## [Stated exercise]
Write out every line of the rows below verbatim, leaving out the pictures.

•••

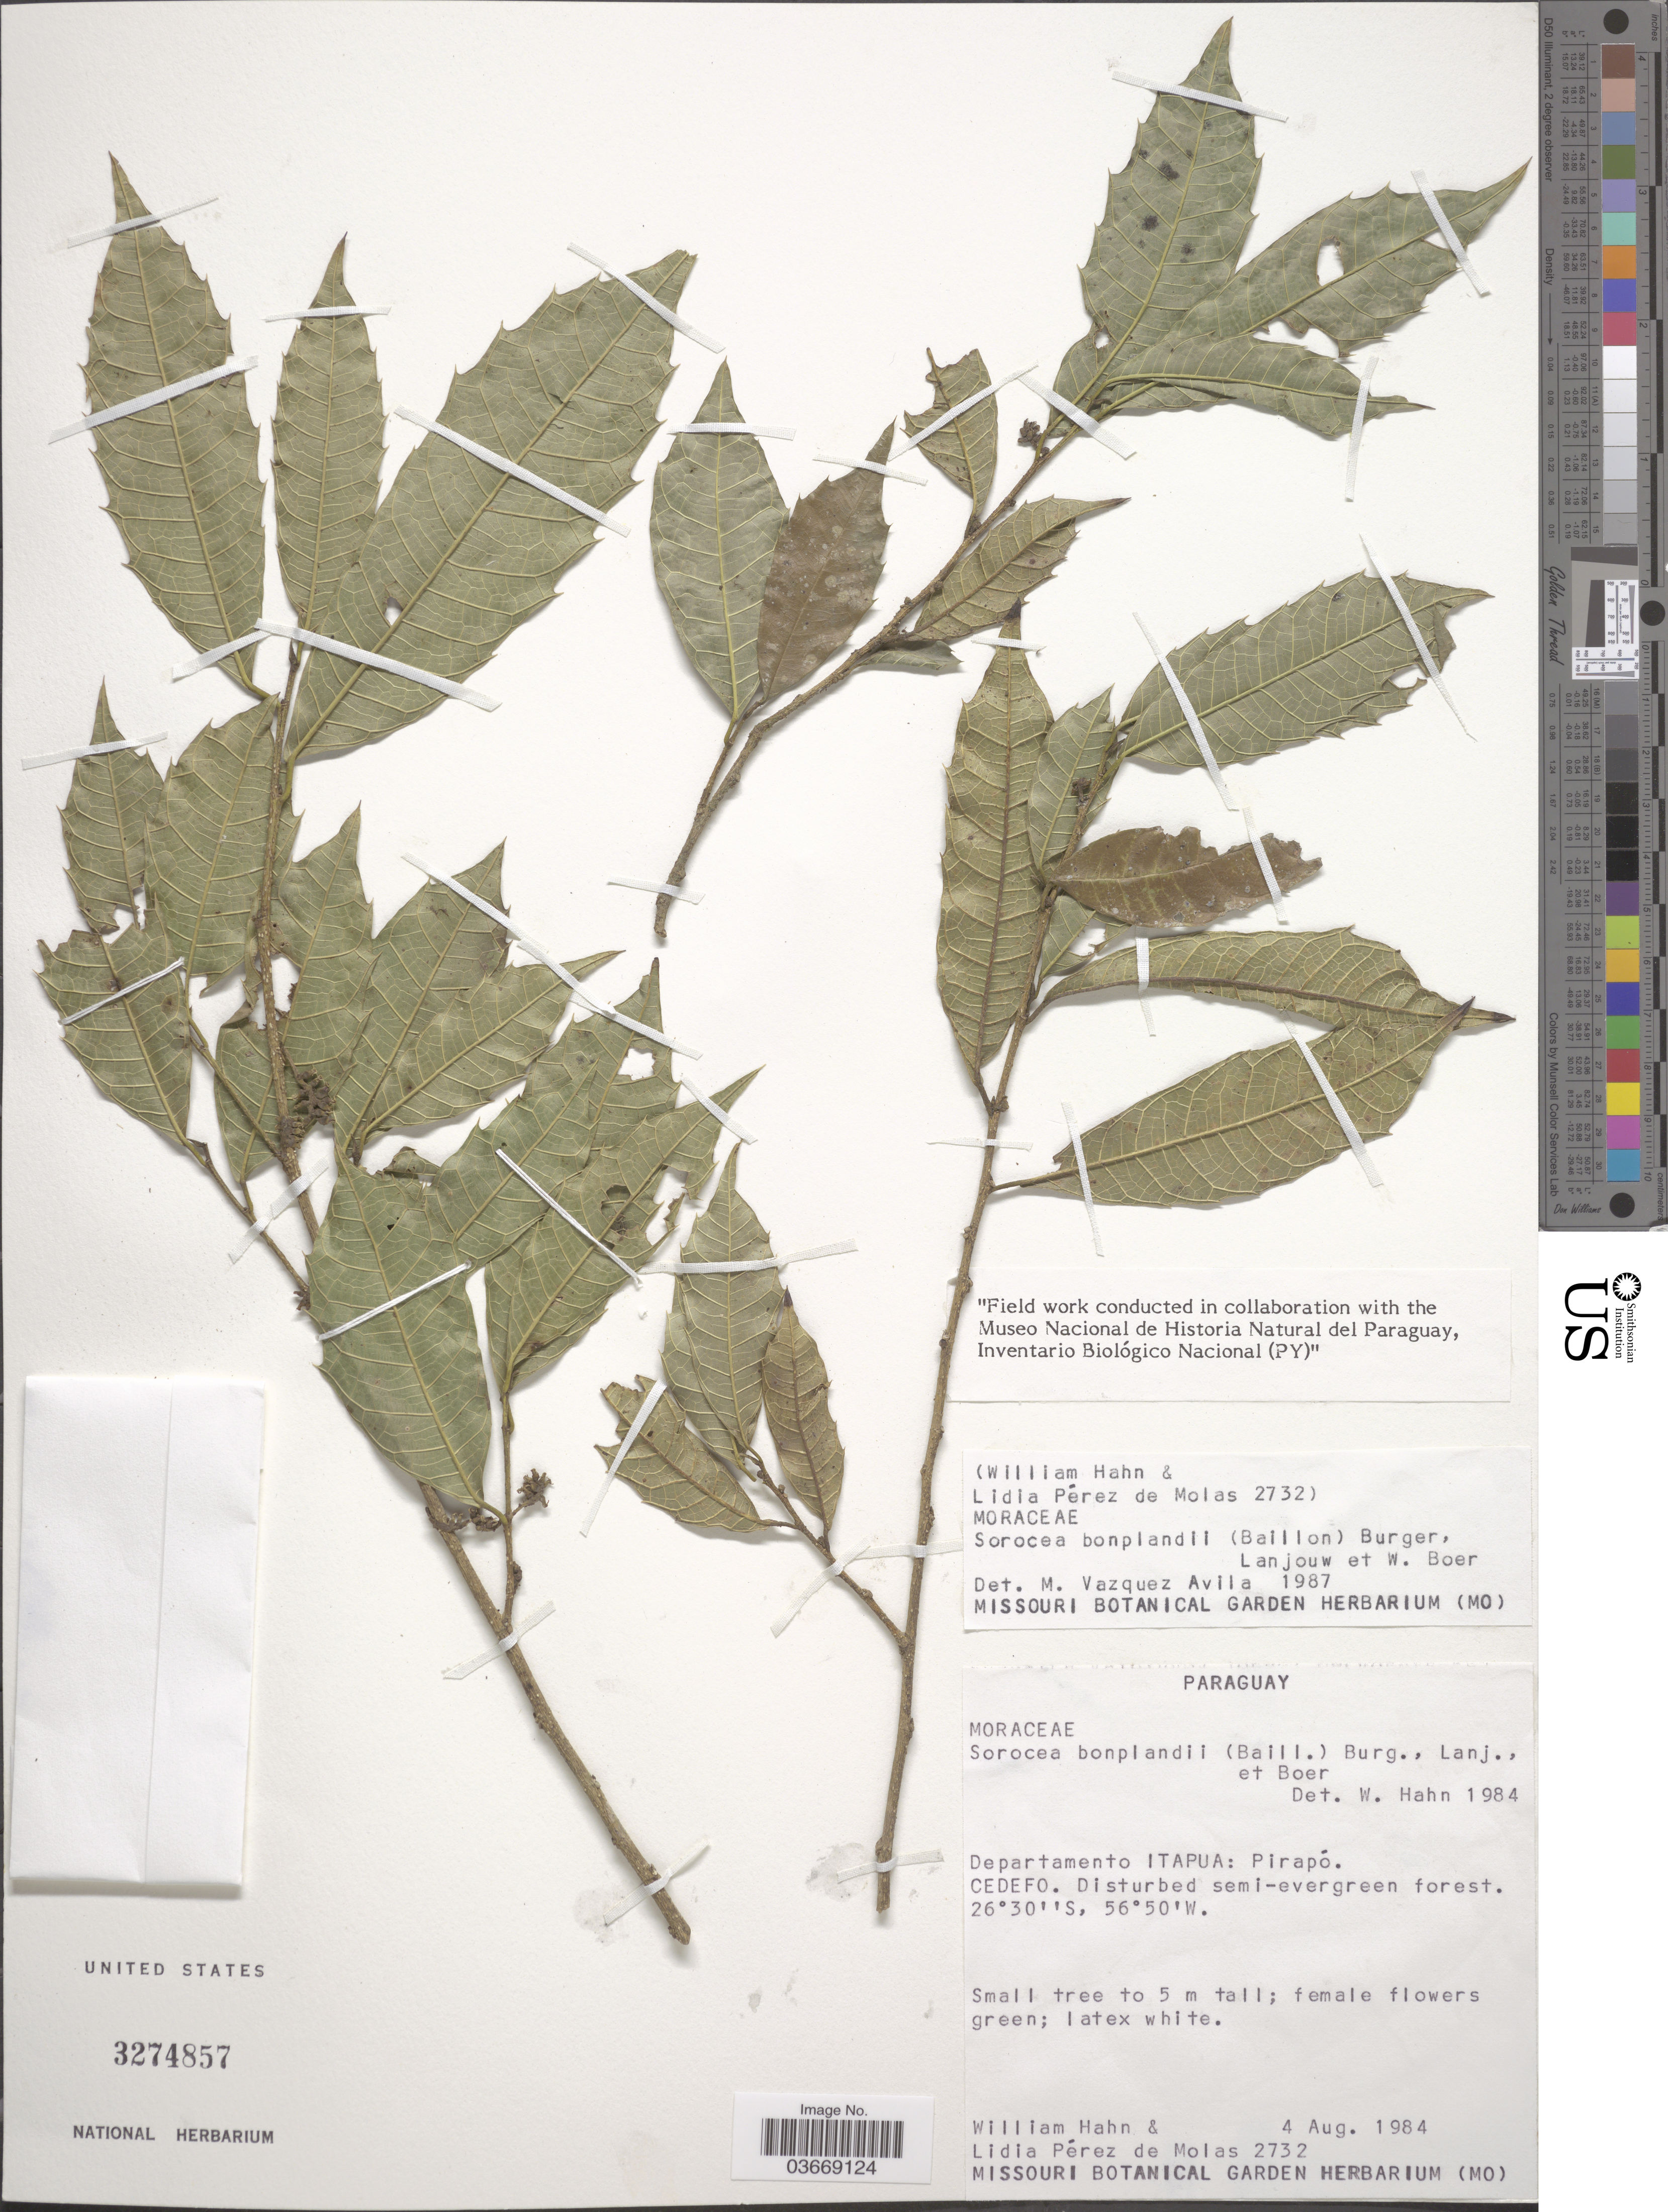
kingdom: Plantae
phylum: Tracheophyta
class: Magnoliopsida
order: Rosales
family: Moraceae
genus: Sorocea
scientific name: Sorocea ilicifolia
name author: Miq.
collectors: W. J. Hahn & L. Perez de Molas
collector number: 2732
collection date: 1984-08-04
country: Paraguay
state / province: Itapua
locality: Departamento Itapua: Pirapó. Cedefo.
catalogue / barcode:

•••

## [The completed task]
kingdom: Plantae
phylum: Tracheophyta
class: Magnoliopsida
order: Rosales
family: Moraceae
genus: Sorocea
scientific name: Sorocea ilicifolia
name author: Miq.
collectors: W. J. Hahn & L. Perez de Molas
collector number: 2732
collection date: 1984-08-04
country: Paraguay
state / province: Itapua
locality: Departamento Itapua: Pirapó. Cedefo.
catalogue / barcode:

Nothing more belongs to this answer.